Phone hacking is not just a British problem. Leaks of information by the renegade Edward Snowden about snooping by America’s National Security Agency have appeared in The Guardian and other newspapers. These leaks suggest that NSA has been monitoring the phone calls of large numbers of citizens in European countries especially in France, Germany and Spain. It is also alleged that the personal mobile phones of a number of world leaders, including that of German Chancellor Angela Merkel, have been hacked. These allegations have led to anger in Europe, and Merkel has protested personally to U.S. President Barack Obama, who was clearly embarrassed not least because he was apparently unaware of what NSA had apparently been up to.

NSA claims it was looking for possible leads to terrorist plots. It is absurd to suggest that Merkel could be involved in any way with terrorism.

So what was NSA looking for? Clues about German policy toward the United States or Russia? As Obama is reported to have said: “If I want to know what Chancellor Merkel thinks about something, I will ask her direct.”

No sane person would object to intelligence gathering that might prevent a terrorist incident, but such work needs to be backed by common sense. When the costs of intelligence agencies, like other government agencies, are under pressure, it is wasteful for cyber geeks to go on extensive, generalized fishing expeditions.

As anyone who has dealt with intelligence agencies knows, they contain many intelligent people as well as a few without common sense or a proper ethical perspective. It is also a fact that some intelligent politicians such as former British Prime Minister Tony Blair become mesmerized by so-called secret sources and attach unreasonable reliance on any highly classified report.

One “justification” for the alleged actions of NSA is that the Chinese have been spying on every aspect of America and trying to get hold of technology without paying for it. Certainly we all need to be on guard against Chinese snooping, and it seems clear that Russian intelligence is working hard to emulate their Soviet predecessors.

British intelligence agencies have had a special relationship with their American opposite numbers. This stems from the cooperation that developed during World War II.

The British intelligence agency responsible for cyber intelligence, GCHQ (Government Communications Head Quarters), has provided valuable help to the Americans.
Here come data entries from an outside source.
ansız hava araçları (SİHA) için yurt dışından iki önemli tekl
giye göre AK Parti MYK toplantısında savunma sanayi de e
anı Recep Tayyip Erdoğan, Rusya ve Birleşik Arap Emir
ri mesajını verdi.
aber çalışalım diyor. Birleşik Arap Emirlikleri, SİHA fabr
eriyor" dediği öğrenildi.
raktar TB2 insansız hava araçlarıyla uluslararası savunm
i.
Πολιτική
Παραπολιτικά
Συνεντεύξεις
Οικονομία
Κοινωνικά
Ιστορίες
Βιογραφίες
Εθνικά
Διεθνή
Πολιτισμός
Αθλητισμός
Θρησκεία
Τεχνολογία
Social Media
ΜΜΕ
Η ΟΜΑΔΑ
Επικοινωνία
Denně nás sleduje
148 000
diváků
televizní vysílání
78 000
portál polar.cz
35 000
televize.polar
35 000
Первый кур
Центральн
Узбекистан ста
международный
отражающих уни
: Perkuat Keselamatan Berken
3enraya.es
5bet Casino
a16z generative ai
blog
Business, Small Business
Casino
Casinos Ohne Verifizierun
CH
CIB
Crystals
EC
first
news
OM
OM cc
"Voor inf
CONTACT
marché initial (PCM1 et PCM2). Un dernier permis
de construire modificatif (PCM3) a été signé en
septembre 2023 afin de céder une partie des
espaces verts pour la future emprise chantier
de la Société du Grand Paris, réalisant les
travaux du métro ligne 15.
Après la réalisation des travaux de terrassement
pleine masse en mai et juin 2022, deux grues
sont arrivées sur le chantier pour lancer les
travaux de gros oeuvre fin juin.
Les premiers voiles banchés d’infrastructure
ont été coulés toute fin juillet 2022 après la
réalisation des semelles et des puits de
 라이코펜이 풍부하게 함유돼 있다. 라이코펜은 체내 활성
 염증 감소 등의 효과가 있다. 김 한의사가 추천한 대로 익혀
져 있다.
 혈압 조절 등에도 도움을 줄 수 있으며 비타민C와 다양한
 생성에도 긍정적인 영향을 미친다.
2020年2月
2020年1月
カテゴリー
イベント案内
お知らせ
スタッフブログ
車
It is not clear whether or to what extent GCHQ was involved in the hacking that has so upset some of our European allies.

There is increasing pressure in the U.S. and in Britain for better and increased political supervision of intelligence activities. The main need is for common sense to prevail and for intelligence agencies to concentrate on the real and significant threats to our security, especially from terrorism. It is also important that intelligence agencies act within the law and not presume that operating outside their homeland allows them to behave in ways deemed unlawful in their own country.

The close cooperation existing among Anglophone intelligence agencies and intelligence agencies in allied and friendly countries needs to be extended to include other allied countries. Trust between friends needs to be rebuilt.

We also need to review the extent to which our communications should be kept secret. Information that endangers the lives of intelligence agents or reveals defense resources and plans clearly must remain restricted to those who need to know.

Much other information, if leaked, would cause embarrassment and could damage national interests. But government ministers and officials go to unnecessary length to prevent leaks of papers that might undermine their credibility and integrity or reveal their incompetence.

Tokyo has the reputation of being a “leaky sieve.” The Japanese government is reported to be preparing to introduce legislation to tighten the rules governing official secrecy. In view of the historical misuse by the Japanese military of secrecy rules, the Japanese parliament and media will need to scrutinize very carefully any draft government bill to make sure that media freedom is maintained.

Hugh Cortazzi served as Britain’s ambassador to Japan from 1980-1984.